*Descrição da tarefa*
No trecho sobre eficiência reprodutiva e emissões dos rebanhos, liste as três ações que, segundo Laís Abreu, reduzem os recursos por unidade de carne ou leite.
===== Trecho para leitura =====
Para Laís Abreu, ao analisar os rebanhos de vacas, “a eficiência reprodutiva é o centro das emissões. Ao antecipar partos, reduzir dias em lactação ou aumentar taxa de prenhez, você reduz recursos por unidade de carne ou leite. Isso se traduz em menos carbono”. Para ela, com informações técnico-científicas e a regulamentação do mercado de carbono, será possível criar modelos de certificações sustentáveis, traduzidos em ganhos diretos ao produtor rural. “Os resultados do presente estudo trouxeram importantes informações que colaboram para quantificar as emissões dos sistemas de produção pecuários, que podem se transformar em uma iniciativa ou uma tecnologia em uma ação real em prol da redução.”
Por que é preciso menos vacas e mais bezerros no pasto?
===== Informações fornecidas =====
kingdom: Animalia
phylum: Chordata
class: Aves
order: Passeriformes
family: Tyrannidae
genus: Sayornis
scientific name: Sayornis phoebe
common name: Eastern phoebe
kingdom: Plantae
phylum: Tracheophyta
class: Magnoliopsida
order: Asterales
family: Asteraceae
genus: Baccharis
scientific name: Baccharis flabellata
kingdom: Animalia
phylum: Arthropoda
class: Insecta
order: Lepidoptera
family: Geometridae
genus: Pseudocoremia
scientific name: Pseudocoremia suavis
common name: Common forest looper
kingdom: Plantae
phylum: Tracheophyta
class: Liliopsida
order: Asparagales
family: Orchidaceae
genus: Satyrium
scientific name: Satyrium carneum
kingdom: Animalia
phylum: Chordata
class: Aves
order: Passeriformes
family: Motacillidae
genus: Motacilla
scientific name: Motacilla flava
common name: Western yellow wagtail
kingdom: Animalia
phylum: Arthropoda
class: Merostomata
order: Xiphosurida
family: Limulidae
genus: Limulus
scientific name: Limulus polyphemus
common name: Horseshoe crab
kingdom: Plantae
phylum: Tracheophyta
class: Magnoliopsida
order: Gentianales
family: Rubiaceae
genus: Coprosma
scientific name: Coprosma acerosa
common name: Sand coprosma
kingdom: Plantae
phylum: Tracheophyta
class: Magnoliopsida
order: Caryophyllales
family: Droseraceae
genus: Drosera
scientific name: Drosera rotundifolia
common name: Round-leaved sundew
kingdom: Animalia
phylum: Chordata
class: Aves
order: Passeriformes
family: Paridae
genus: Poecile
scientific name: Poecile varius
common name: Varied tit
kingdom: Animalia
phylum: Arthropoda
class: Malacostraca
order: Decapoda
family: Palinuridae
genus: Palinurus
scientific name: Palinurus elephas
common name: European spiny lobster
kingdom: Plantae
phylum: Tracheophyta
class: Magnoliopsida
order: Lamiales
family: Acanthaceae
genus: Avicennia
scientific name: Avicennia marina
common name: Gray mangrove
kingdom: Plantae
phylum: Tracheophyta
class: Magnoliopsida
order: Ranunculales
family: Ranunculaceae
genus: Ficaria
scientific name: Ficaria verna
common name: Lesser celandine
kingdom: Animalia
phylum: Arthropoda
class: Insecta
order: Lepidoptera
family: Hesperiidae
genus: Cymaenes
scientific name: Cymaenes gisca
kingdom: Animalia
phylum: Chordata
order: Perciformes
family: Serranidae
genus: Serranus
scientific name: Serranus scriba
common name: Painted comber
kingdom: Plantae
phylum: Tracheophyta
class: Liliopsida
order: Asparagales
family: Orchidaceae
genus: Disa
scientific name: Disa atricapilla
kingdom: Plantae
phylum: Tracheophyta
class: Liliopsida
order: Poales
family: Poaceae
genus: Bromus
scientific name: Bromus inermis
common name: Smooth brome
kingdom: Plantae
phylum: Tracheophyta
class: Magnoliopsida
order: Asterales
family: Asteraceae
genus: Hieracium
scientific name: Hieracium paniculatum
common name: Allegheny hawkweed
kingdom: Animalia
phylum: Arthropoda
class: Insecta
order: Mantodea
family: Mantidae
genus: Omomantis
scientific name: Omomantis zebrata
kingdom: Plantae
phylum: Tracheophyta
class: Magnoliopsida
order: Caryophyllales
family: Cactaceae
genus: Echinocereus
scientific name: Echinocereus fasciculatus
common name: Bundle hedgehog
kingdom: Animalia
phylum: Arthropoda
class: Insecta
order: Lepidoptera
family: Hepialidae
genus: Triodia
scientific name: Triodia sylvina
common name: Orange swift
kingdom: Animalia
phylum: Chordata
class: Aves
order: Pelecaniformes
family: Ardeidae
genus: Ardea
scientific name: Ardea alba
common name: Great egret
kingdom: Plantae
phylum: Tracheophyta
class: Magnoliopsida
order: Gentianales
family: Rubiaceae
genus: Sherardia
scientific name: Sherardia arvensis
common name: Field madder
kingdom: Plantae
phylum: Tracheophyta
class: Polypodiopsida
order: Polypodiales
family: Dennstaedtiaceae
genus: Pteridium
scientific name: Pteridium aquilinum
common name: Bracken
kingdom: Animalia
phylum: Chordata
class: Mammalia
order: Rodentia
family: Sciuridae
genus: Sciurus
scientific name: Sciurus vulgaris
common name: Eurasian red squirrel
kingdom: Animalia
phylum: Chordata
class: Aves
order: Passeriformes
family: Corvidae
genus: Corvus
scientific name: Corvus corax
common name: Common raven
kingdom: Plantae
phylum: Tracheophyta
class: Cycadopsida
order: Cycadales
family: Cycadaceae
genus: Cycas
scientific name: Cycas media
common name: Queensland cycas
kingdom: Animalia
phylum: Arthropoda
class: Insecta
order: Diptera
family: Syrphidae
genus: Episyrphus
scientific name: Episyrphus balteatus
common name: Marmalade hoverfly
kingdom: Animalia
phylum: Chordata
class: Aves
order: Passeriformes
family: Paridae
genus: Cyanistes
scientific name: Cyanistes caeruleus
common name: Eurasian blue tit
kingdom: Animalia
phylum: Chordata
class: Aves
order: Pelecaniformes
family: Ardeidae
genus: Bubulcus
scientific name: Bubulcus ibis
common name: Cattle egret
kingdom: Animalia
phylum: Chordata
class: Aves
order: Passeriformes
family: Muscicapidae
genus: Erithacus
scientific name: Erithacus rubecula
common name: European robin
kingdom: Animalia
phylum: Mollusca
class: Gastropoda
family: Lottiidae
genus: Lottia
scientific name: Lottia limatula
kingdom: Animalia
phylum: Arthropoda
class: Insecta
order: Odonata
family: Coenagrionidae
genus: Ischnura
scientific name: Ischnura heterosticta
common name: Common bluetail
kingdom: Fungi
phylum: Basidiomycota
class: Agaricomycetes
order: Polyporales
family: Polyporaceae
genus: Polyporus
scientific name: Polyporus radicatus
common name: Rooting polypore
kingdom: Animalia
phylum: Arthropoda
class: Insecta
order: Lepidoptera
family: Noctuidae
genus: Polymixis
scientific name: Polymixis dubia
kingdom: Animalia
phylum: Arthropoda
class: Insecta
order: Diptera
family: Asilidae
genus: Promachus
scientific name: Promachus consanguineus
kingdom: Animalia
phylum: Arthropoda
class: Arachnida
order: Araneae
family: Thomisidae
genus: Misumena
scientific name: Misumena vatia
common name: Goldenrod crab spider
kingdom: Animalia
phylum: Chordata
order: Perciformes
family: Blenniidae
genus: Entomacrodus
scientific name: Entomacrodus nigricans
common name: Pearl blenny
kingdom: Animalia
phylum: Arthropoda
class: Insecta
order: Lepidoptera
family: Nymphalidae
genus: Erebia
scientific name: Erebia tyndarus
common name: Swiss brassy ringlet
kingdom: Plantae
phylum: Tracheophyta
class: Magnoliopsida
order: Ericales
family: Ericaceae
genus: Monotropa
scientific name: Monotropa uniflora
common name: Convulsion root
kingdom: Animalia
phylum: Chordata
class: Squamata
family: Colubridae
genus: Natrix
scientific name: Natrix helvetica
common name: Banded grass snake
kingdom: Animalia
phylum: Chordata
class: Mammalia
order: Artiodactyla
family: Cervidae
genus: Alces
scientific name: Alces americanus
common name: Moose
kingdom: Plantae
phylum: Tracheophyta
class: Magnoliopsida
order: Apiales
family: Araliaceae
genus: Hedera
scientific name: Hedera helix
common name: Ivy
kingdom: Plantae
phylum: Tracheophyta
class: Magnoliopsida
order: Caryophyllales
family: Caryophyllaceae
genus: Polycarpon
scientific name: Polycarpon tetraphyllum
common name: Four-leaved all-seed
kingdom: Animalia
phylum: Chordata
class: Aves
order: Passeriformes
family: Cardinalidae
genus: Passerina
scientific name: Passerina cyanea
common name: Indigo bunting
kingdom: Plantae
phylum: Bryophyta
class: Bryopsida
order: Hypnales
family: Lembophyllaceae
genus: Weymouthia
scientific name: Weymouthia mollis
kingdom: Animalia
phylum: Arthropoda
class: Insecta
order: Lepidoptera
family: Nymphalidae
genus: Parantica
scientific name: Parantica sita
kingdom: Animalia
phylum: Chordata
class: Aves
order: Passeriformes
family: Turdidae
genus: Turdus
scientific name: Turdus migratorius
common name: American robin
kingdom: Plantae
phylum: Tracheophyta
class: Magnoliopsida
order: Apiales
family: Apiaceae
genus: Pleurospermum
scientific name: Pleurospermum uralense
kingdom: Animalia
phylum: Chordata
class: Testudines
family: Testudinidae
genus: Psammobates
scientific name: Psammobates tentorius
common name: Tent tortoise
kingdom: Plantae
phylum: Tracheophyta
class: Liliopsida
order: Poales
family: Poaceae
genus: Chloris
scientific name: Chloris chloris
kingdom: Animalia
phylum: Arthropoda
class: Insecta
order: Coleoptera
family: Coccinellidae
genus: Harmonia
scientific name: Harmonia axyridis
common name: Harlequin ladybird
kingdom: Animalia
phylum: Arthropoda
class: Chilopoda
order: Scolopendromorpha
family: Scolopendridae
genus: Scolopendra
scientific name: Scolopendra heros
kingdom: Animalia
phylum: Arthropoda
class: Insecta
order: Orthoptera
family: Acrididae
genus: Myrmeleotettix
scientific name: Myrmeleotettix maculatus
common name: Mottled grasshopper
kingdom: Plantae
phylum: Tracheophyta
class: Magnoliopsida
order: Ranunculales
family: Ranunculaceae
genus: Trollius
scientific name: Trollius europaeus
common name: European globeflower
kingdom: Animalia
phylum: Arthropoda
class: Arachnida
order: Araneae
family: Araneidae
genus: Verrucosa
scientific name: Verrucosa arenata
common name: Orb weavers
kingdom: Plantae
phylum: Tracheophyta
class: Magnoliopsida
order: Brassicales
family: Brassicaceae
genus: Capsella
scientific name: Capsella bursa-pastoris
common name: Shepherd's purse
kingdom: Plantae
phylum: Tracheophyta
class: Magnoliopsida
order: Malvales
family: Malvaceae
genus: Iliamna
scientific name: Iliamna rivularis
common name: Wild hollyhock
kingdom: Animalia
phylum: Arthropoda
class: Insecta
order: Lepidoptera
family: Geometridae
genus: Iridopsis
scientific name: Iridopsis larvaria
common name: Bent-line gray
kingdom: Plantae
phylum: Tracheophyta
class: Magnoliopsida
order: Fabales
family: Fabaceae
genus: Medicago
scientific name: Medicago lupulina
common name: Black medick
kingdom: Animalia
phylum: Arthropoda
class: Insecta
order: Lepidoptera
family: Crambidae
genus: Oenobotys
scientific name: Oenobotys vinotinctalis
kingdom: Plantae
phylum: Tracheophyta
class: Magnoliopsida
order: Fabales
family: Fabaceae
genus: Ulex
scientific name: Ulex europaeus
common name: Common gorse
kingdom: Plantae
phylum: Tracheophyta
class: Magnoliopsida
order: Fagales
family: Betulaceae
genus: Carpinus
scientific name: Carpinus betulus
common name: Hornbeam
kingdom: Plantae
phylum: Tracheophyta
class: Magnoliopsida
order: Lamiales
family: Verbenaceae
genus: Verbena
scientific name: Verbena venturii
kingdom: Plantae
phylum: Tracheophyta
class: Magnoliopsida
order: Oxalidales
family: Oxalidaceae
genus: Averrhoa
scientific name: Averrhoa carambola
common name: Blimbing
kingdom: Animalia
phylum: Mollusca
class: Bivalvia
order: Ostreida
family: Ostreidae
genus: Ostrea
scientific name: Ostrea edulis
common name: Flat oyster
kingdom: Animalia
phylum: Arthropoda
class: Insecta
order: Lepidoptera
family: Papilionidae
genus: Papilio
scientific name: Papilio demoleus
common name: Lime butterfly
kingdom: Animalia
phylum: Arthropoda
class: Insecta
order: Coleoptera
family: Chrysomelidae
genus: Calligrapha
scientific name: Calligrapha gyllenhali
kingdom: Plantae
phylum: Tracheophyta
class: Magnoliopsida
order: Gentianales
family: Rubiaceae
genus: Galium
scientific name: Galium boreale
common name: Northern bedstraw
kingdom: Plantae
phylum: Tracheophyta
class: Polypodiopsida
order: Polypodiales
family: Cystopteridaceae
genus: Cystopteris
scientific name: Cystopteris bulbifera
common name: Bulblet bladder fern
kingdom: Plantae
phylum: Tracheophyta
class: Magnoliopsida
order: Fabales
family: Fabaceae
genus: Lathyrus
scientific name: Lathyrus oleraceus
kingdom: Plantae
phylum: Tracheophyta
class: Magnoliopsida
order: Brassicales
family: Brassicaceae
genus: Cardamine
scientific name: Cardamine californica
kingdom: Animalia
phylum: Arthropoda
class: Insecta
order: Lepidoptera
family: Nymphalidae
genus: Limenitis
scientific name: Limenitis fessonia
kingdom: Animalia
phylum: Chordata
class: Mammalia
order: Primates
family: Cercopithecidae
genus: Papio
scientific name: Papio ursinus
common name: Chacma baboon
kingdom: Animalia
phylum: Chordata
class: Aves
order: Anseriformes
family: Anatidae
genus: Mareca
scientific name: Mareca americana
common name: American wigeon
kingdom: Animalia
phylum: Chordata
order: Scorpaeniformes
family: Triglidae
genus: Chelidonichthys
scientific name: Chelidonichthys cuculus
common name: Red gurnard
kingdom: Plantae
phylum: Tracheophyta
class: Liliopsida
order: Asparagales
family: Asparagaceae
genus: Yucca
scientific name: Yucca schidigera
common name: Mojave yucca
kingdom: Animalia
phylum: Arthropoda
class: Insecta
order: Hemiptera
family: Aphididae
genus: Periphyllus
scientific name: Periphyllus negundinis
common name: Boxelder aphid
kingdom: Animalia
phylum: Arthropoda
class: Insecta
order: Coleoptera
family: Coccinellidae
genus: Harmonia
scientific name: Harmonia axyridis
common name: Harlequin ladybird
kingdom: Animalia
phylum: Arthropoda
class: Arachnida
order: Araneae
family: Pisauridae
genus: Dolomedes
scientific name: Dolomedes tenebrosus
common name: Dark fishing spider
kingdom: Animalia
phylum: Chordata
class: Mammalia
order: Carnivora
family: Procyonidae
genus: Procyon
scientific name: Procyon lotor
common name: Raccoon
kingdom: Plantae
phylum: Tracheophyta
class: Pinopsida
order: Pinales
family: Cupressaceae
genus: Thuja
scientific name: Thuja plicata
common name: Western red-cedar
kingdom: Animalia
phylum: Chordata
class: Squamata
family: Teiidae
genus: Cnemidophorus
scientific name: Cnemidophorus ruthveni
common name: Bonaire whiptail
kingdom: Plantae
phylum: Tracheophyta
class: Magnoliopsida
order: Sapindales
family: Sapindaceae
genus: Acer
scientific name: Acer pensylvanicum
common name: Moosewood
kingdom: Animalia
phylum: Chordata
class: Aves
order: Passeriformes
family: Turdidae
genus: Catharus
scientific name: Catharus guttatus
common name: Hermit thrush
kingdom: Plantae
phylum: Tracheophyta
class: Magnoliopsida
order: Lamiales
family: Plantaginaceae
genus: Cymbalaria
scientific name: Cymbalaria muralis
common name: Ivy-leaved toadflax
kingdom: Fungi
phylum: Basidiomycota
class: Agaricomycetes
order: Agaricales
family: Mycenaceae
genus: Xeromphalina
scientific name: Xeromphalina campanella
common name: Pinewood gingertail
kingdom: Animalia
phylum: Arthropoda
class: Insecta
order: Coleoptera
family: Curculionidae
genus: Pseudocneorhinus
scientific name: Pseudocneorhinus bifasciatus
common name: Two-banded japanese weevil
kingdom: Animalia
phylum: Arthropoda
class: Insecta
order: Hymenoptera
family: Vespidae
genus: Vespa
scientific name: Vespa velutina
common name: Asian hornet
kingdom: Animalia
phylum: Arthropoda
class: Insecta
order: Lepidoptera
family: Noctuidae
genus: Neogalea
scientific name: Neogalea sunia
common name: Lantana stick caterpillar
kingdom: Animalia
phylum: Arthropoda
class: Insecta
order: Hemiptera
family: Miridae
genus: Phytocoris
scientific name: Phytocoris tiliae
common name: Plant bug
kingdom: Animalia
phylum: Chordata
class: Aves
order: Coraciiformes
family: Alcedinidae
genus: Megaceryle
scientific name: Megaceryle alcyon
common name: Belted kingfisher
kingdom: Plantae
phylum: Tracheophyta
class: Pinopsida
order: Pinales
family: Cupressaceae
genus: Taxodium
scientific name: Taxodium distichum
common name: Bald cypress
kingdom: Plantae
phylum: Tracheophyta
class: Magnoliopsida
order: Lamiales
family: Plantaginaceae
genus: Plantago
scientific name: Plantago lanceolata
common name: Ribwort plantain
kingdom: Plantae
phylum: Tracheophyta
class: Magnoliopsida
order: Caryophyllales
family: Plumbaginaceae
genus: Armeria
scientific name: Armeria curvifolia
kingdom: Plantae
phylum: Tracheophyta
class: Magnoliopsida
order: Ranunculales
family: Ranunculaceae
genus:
=====
*Resposta do exercício*
- Antecipar partos
- Reduzir dias em lactação
- Aumentar a taxa de prenhez